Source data

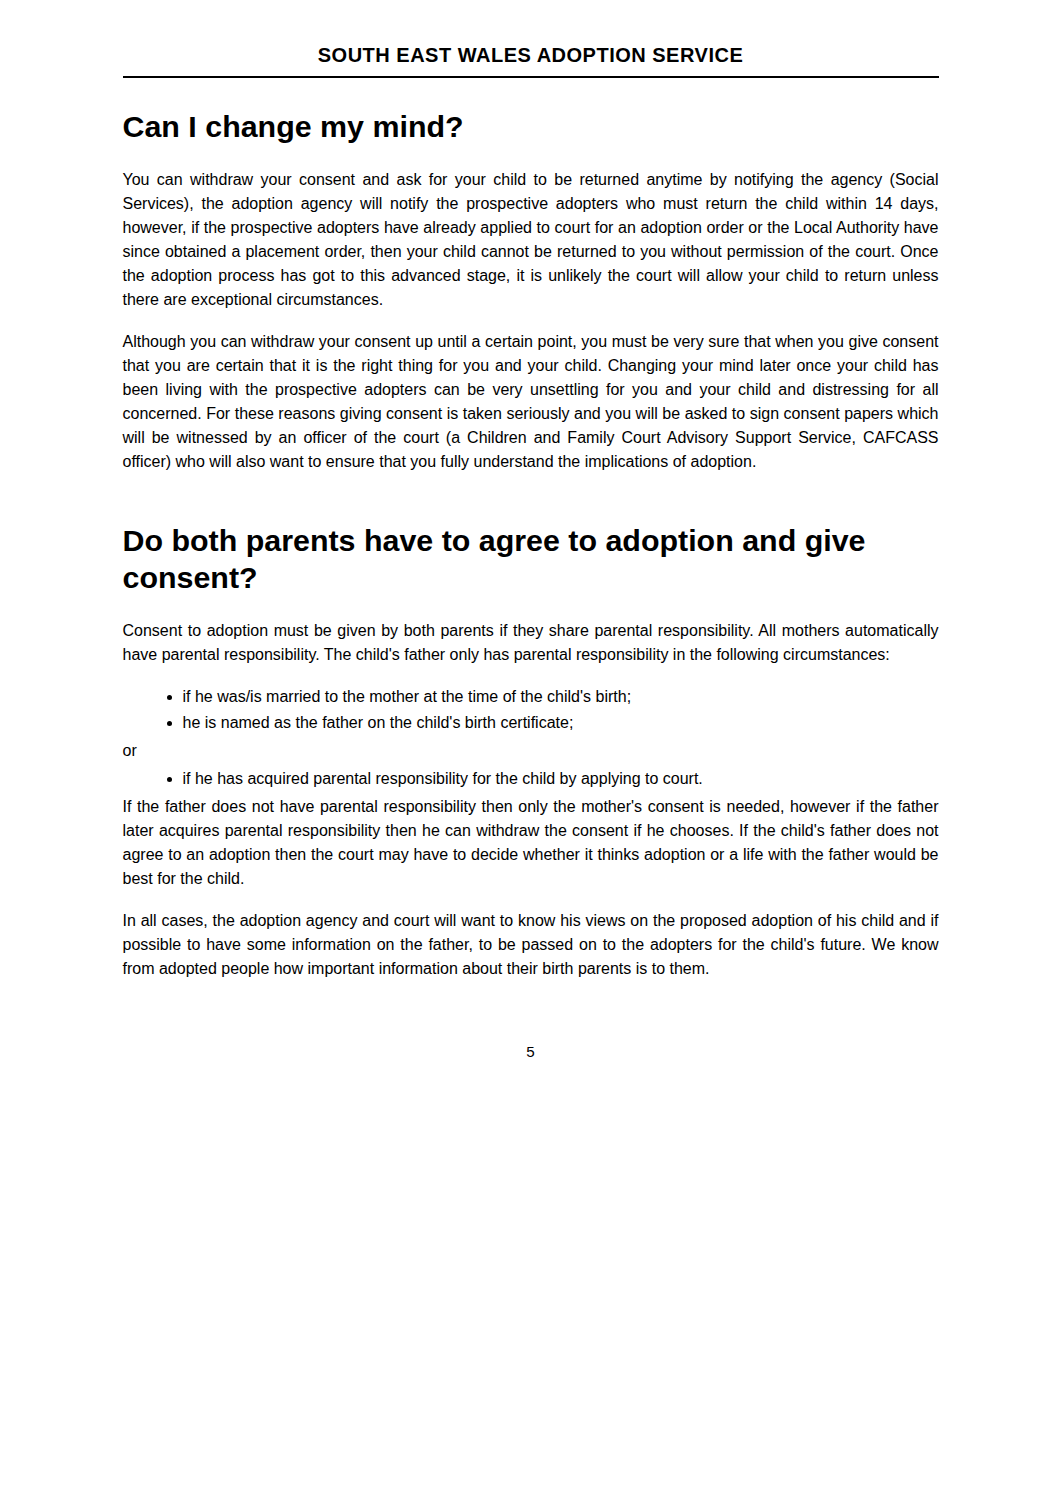SOUTH EAST WALES ADOPTION SERVICE
Can I change my mind?
You can withdraw your consent and ask for your child to be returned anytime by notifying the agency (Social Services), the adoption agency will notify the prospective adopters who must return the child within 14 days, however, if the prospective adopters have already applied to court for an adoption order or the Local Authority have since obtained a placement order, then your child cannot be returned to you without permission of the court. Once the adoption process has got to this advanced stage, it is unlikely the court will allow your child to return unless there are exceptional circumstances.
Although you can withdraw your consent up until a certain point, you must be very sure that when you give consent that you are certain that it is the right thing for you and your child. Changing your mind later once your child has been living with the prospective adopters can be very unsettling for you and your child and distressing for all concerned. For these reasons giving consent is taken seriously and you will be asked to sign consent papers which will be witnessed by an officer of the court (a Children and Family Court Advisory Support Service, CAFCASS officer) who will also want to ensure that you fully understand the implications of adoption.
Do both parents have to agree to adoption and give consent?
Consent to adoption must be given by both parents if they share parental responsibility. All mothers automatically have parental responsibility. The child's father only has parental responsibility in the following circumstances:
if he was/is married to the mother at the time of the child's birth;
he is named as the father on the child's birth certificate;
or
if he has acquired parental responsibility for the child by applying to court.
If the father does not have parental responsibility then only the mother's consent is needed, however if the father later acquires parental responsibility then he can withdraw the consent if he chooses. If the child's father does not agree to an adoption then the court may have to decide whether it thinks adoption or a life with the father would be best for the child.
In all cases, the adoption agency and court will want to know his views on the proposed adoption of his child and if possible to have some information on the father, to be passed on to the adopters for the child's future. We know from adopted people how important information about their birth parents is to them.
5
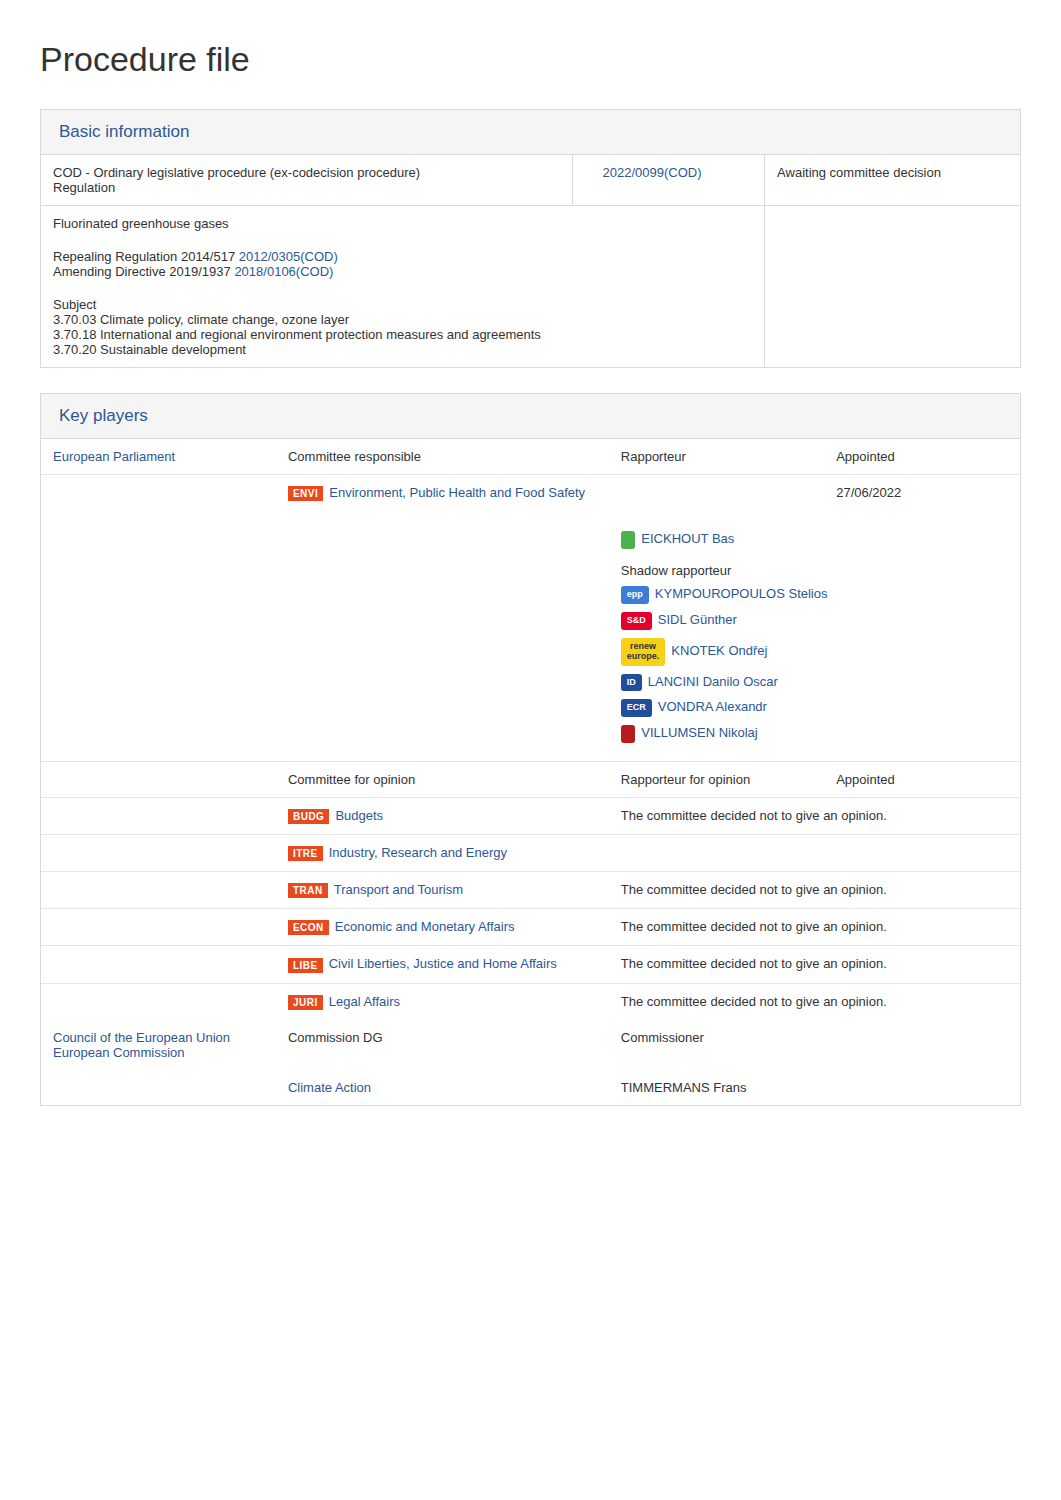Procedure file
Basic information
| COD - Ordinary legislative procedure (ex-codecision procedure) Regulation | 2022/0099(COD) | Awaiting committee decision |
| Fluorinated greenhouse gases Repealing Regulation 2014/517 2012/0305(COD) Amending Directive 2019/1937 2018/0106(COD) Subject 3.70.03 Climate policy, climate change, ozone layer 3.70.18 International and regional environment protection measures and agreements 3.70.20 Sustainable development | |
Key players
| European Parliament | Committee responsible | Rapporteur | Appointed |
| | ENVI Environment, Public Health and Food Safety | | 27/06/2022 |
| | | EICKHOUT Bas Shadow rapporteur epp KYMPOUROPOULOS Stelios S&D SIDL Günther renew europe. KNOTEK Ondřej ID LANCINI Danilo Oscar ECR VONDRA Alexandr VILLUMSEN Nikolaj |
| | Committee for opinion | Rapporteur for opinion | Appointed |
| | BUDG Budgets | The committee decided not to give an opinion. |
| | ITRE Industry, Research and Energy | |
| | TRAN Transport and Tourism | The committee decided not to give an opinion. |
| | ECON Economic and Monetary Affairs | The committee decided not to give an opinion. |
| | LIBE Civil Liberties, Justice and Home Affairs | The committee decided not to give an opinion. |
| | JURI Legal Affairs | The committee decided not to give an opinion. |
| Council of the European Union European Commission | Commission DG | Commissioner |
| | Climate Action | TIMMERMANS Frans |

**WHAT YOU NEED TO DO**
Repeat all entries exactly, pictures excluded.

**ANSWER BOX**
SOUTH EAST WALES ADOPTION SERVICE
Can I change my mind?
You can withdraw your consent and ask for your child to be returned anytime by notifying the agency (Social Services), the adoption agency will notify the prospective adopters who must return the child within 14 days, however, if the prospective adopters have already applied to court for an adoption order or the Local Authority have since obtained a placement order, then your child cannot be returned to you without permission of the court. Once the adoption process has got to this advanced stage, it is unlikely the court will allow your child to return unless there are exceptional circumstances.
Although you can withdraw your consent up until a certain point, you must be very sure that when you give consent that you are certain that it is the right thing for you and your child. Changing your mind later once your child has been living with the prospective adopters can be very unsettling for you and your child and distressing for all concerned. For these reasons giving consent is taken seriously and you will be asked to sign consent papers which will be witnessed by an officer of the court (a Children and Family Court Advisory Support Service, CAFCASS officer) who will also want to ensure that you fully understand the implications of adoption.
Do both parents have to agree to adoption and give consent?
Consent to adoption must be given by both parents if they share parental responsibility. All mothers automatically have parental responsibility. The child's father only has parental responsibility in the following circumstances:
if he was/is married to the mother at the time of the child's birth;
he is named as the father on the child's birth certificate;
or
if he has acquired parental responsibility for the child by applying to court.
If the father does not have parental responsibility then only the mother's consent is needed, however if the father later acquires parental responsibility then he can withdraw the consent if he chooses. If the child's father does not agree to an adoption then the court may have to decide whether it thinks adoption or a life with the father would be best for the child.
In all cases, the adoption agency and court will want to know his views on the proposed adoption of his child and if possible to have some information on the father, to be passed on to the adopters for the child's future. We know from adopted people how important information about their birth parents is to them.
5
Procedure file
Basic information
| COD - Ordinary legislative procedure (ex-codecision procedure) Regulation | 2022/0099(COD) | Awaiting committee decision |
| Fluorinated greenhouse gases Repealing Regulation 2014/517 2012/0305(COD) Amending Directive 2019/1937 2018/0106(COD) Subject 3.70.03 Climate policy, climate change, ozone layer 3.70.18 International and regional environment protection measures and agreements 3.70.20 Sustainable development | |
Key players
| European Parliament | Committee responsible | Rapporteur | Appointed |
| | ENVI Environment, Public Health and Food Safety | | 27/06/2022 |
| | | EICKHOUT Bas Shadow rapporteur epp KYMPOUROPOULOS Stelios S&D SIDL Günther renew europe. KNOTEK Ondřej ID LANCINI Danilo Oscar ECR VONDRA Alexandr VILLUMSEN Nikolaj |
| | Committee for opinion | Rapporteur for opinion | Appointed |
| | BUDG Budgets | The committee decided not to give an opinion. |
| | ITRE Industry, Research and Energy | |
| | TRAN Transport and Tourism | The committee decided not to give an opinion. |
| | ECON Economic and Monetary Affairs | The committee decided not to give an opinion. |
| | LIBE Civil Liberties, Justice and Home Affairs | The committee decided not to give an opinion. |
| | JURI Legal Affairs | The committee decided not to give an opinion. |
| Council of the European Union European Commission | Commission DG | Commissioner |
| | Climate Action | TIMMERMANS Frans |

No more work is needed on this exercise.